The children left behind in the countryside work the small farm and spend their days studying in school. It is evident they love their grandmother, their recently departed grandfather, and would have difficulty recognizing their own parents. With no emotional bond, there is little regard for what their parents are giving up on their behalf, and no understanding of why they are going to school. The short answer is the striving for the ‘better life’ that is repeatedly referenced, but this is an elusive term. The children only know they do not want to be their parents, and that includes slaving away in class so they can continue to work their ass off as adults. The real answer for why the struggle is worth it all can only come through the understanding of many years and shared moments with one’s mother or father. This is where the parents fail, as they lack this crucial bond.

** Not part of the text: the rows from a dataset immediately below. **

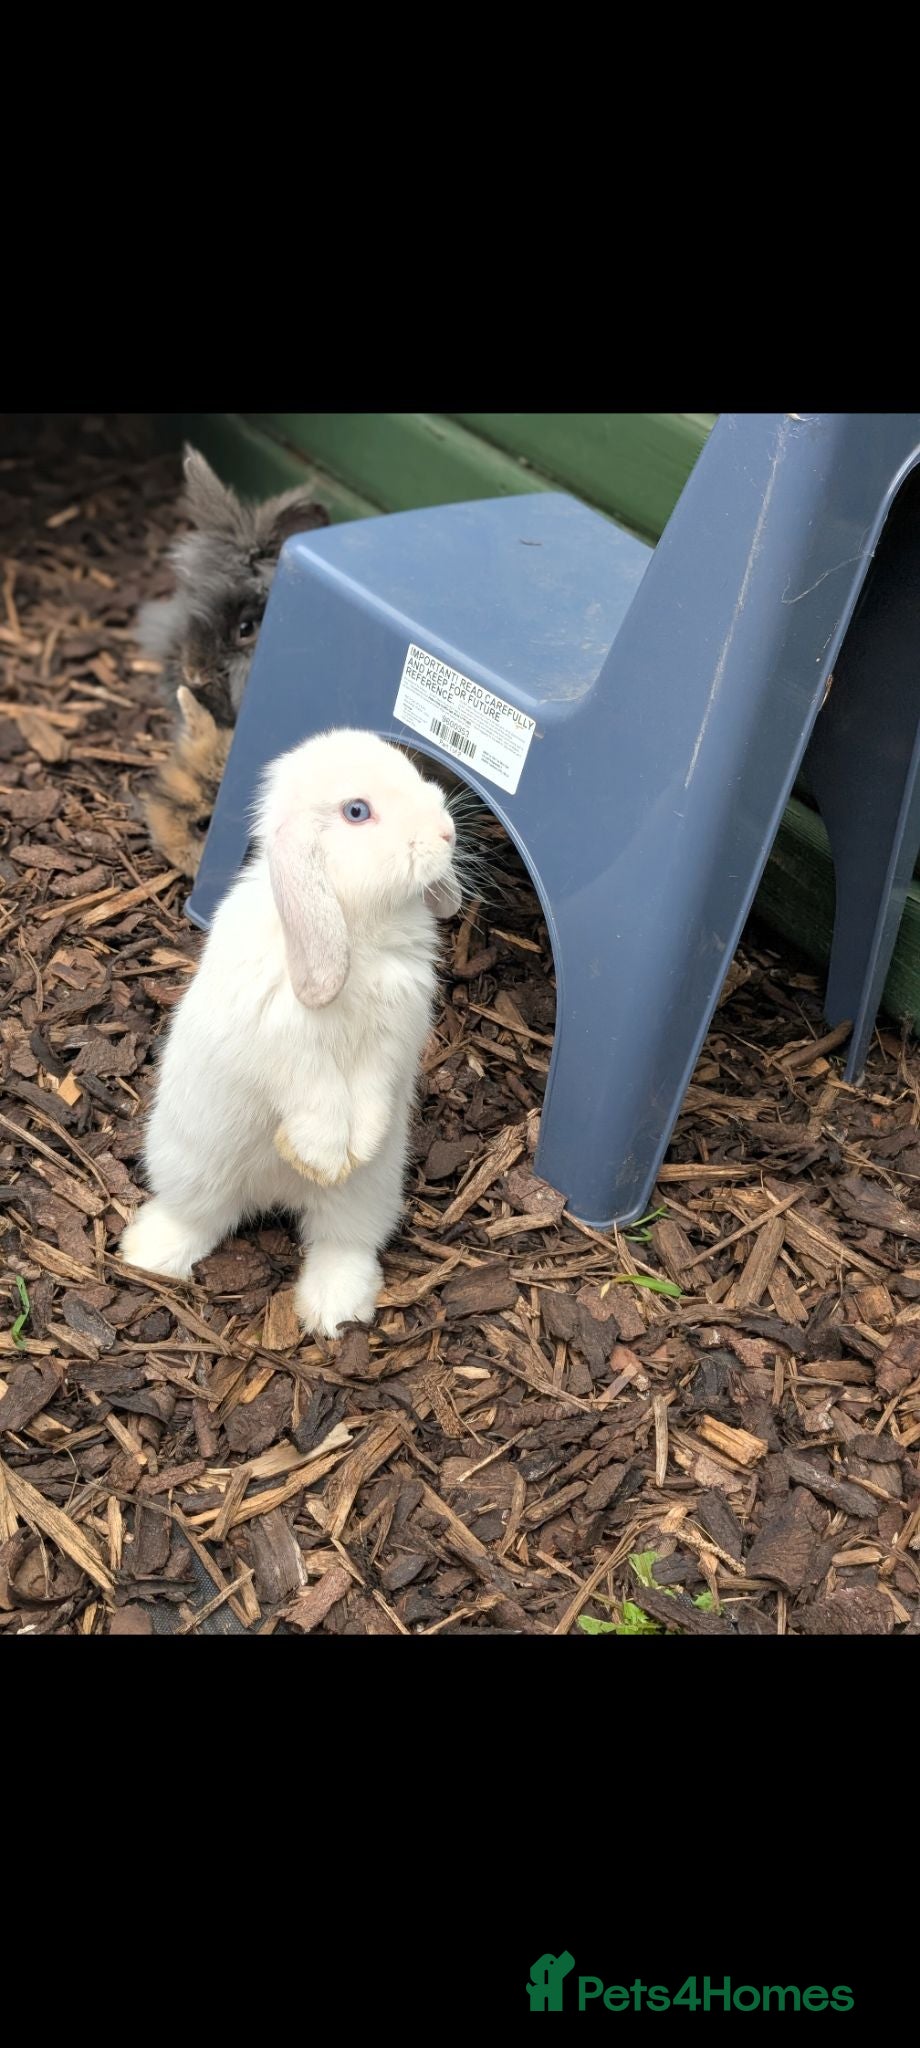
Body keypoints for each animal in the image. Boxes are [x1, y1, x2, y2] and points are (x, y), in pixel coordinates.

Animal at [119, 728, 461, 1339]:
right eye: (356, 811)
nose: (447, 832)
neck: (352, 923)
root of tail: (272, 1193)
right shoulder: (289, 1048)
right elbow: (316, 1096)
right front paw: (323, 1156)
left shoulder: (391, 1040)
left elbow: (369, 1092)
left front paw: (357, 1146)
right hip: (189, 1163)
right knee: (196, 1219)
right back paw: (148, 1255)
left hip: (367, 1197)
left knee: (340, 1243)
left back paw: (334, 1310)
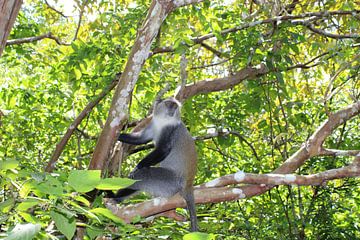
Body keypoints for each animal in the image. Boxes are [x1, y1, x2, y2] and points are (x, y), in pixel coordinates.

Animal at [111, 96, 198, 232]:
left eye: (175, 106)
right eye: (169, 104)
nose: (172, 110)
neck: (163, 121)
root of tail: (188, 185)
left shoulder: (170, 129)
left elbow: (163, 149)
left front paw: (137, 167)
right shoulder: (153, 124)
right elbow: (141, 139)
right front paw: (118, 135)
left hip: (171, 182)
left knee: (143, 176)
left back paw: (115, 197)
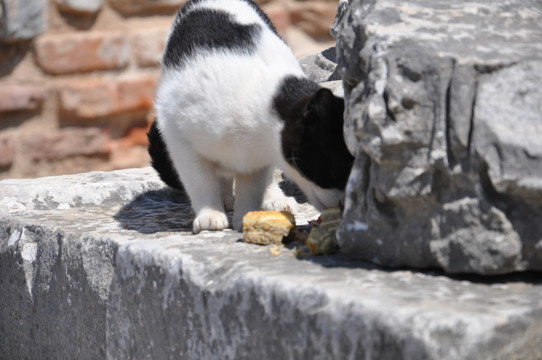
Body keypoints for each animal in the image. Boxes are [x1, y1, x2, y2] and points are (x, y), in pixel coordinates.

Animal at [149, 0, 354, 233]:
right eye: (335, 169)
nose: (343, 205)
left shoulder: (255, 161)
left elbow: (252, 188)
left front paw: (246, 217)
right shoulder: (179, 137)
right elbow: (201, 182)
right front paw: (210, 214)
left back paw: (273, 199)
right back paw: (225, 199)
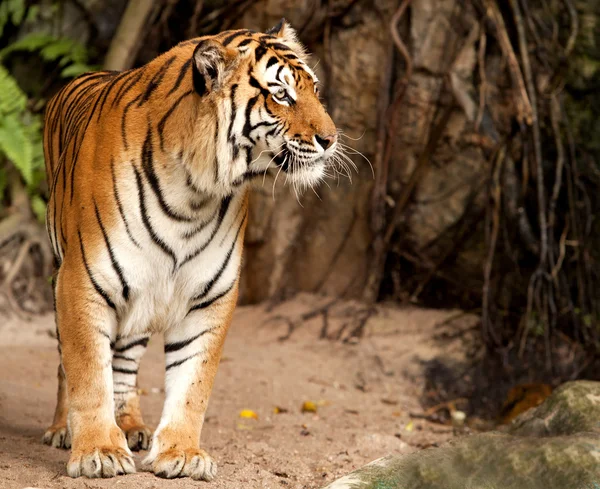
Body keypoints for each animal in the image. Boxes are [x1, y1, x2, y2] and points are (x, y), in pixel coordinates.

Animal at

Why these two had children makes no sense to me, but I am part of this new generation that views those of the past with curiosity. Throughout human history, people have struggled to survive against nature, then struggled against each other in the organized warfare called society. Families formed the one unit worth trusting that could persevere through time. Now, individual children have enough access to information to know that they want more for themselves, in that there is something more to struggle for over and above survival. The parents here are insufferable, and it is no wonder the kids see them as annoying nags rather than role models. Leisure time seems a luxury, but those wasted hours are all that justify the work that swallows the bulk of our lives.

The son does not appear to care about school, and no amount of badgering by his mom or dad will make a difference. He only knows he does not want to work very hard. The daughter is clearly the great hope of the family, the smart one who will help support them all in the years to come. She is smart enough to see that if she drops out of school and goes to work, she will sock away enough cash to have a good time. Sounds impulsive and unwise, but we have all been there. Society expects us all to get a job and have kids, and anyone who avoids having a family is seen as odd and/or mentally ill.

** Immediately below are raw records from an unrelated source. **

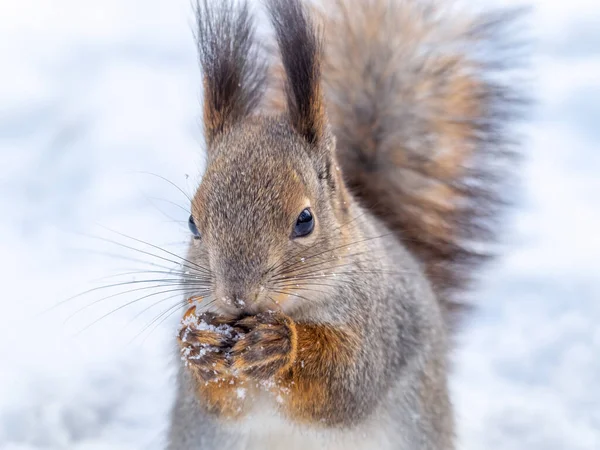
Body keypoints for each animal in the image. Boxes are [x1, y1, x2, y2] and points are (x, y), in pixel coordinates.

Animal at [166, 0, 524, 450]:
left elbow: (346, 384)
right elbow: (218, 402)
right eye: (192, 224)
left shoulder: (379, 321)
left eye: (305, 221)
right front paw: (198, 346)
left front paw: (282, 345)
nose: (237, 296)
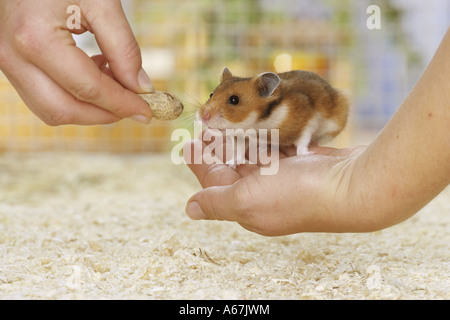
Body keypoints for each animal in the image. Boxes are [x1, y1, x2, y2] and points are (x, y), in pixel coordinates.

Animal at [199, 68, 350, 156]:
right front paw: (233, 163)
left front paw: (306, 153)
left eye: (234, 100)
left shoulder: (308, 122)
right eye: (211, 94)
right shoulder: (240, 136)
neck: (257, 123)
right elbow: (239, 150)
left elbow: (303, 140)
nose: (203, 116)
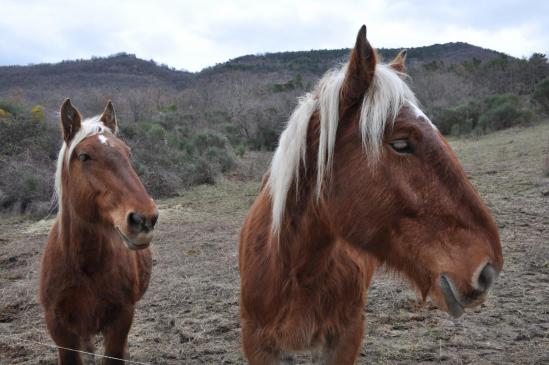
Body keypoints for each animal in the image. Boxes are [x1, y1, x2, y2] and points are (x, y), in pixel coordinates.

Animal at [38, 99, 157, 364]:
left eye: (128, 153)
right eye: (84, 156)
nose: (144, 219)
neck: (85, 265)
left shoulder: (121, 319)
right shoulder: (60, 329)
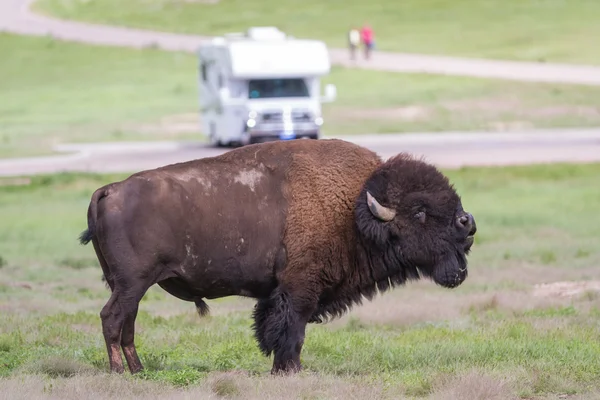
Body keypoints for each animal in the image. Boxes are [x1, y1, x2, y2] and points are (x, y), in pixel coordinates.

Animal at [77, 138, 476, 376]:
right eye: (420, 212)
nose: (467, 223)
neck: (352, 206)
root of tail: (109, 190)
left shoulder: (281, 292)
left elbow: (276, 328)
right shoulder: (300, 288)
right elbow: (291, 330)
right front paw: (289, 370)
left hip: (131, 286)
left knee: (127, 322)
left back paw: (139, 370)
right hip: (133, 282)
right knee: (112, 319)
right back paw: (119, 372)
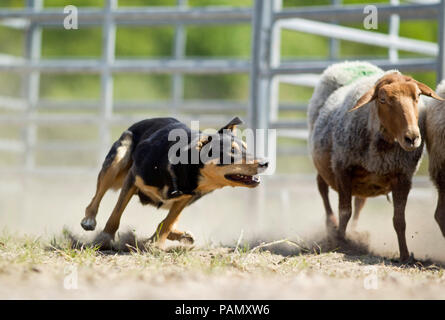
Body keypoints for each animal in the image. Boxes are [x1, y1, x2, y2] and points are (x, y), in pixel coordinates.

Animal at [80, 116, 268, 249]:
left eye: (246, 147)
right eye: (231, 152)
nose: (266, 163)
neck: (179, 167)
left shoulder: (186, 196)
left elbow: (169, 221)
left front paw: (156, 244)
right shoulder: (133, 178)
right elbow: (116, 213)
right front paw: (105, 238)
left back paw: (179, 235)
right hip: (118, 158)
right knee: (97, 196)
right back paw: (89, 219)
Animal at [306, 61, 442, 262]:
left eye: (417, 95)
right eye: (383, 99)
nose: (412, 138)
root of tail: (350, 63)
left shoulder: (403, 177)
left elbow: (399, 220)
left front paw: (405, 256)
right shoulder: (343, 168)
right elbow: (344, 211)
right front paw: (340, 243)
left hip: (362, 183)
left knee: (359, 203)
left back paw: (355, 233)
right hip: (324, 163)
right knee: (322, 189)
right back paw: (332, 226)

Anyone who feels this sort of pressure is a fiction should listen to middle-aged women talk about their unmarried friends, or perhaps parents talking about their unmarried kids. Well, this girl wants to have a bit of fun, and given the example set by her parents, she cannot run away fast enough. Is it really any better to spend your entire life in an office or factory and die of a heart attack in your mid-sixties than have some fun and be in a lower tax bracket? Is it really intrinsically wiser to raise a family rather than be the best person you can be (whatever that means to you) on your own? Perhaps we will see a global population crash within the next fifty years thanks to this phenomenon. A planet full of young adults who only want to make goods they cannot themselves afford – and none of them really give a shit. I am not sure if Marx would have appreciated this joke.

It is clear that the traditional family is in for a rough century, as most of the world lives this way. One agonizing scene in Last Train Home renders this with clarity, as an immense crowd pushes into a train station to make the New Year’s trip home. The crowd is so large that people are routinely injured; our subject parents wait five days in line for train tickets. And for what? The only reason for such an epic migration is to spend a few precious days with family. The connection is so tenuous that losing it altogether would scarcely make a difference. The daughter’s rebellious departure marks this broken link. I would hesitate to say this is the result of a capitalist system grinding away at the family unit, as these people genuinely wanted to live this way. Ambition requires sacrifice, and the husband and wife who left their oldest child behind when they were barely a year old made it clear what they would lose.

Last Train Home is tiring to watch; it would be impossible to tell such a story with any propulsive energy. Nonetheless, it is an important film, and one that is essential to get a flavor of our world economy. Essential, at least, for those of us who wear the clothing made in the sweatshops overseas that are indifferent to the lives of their workers.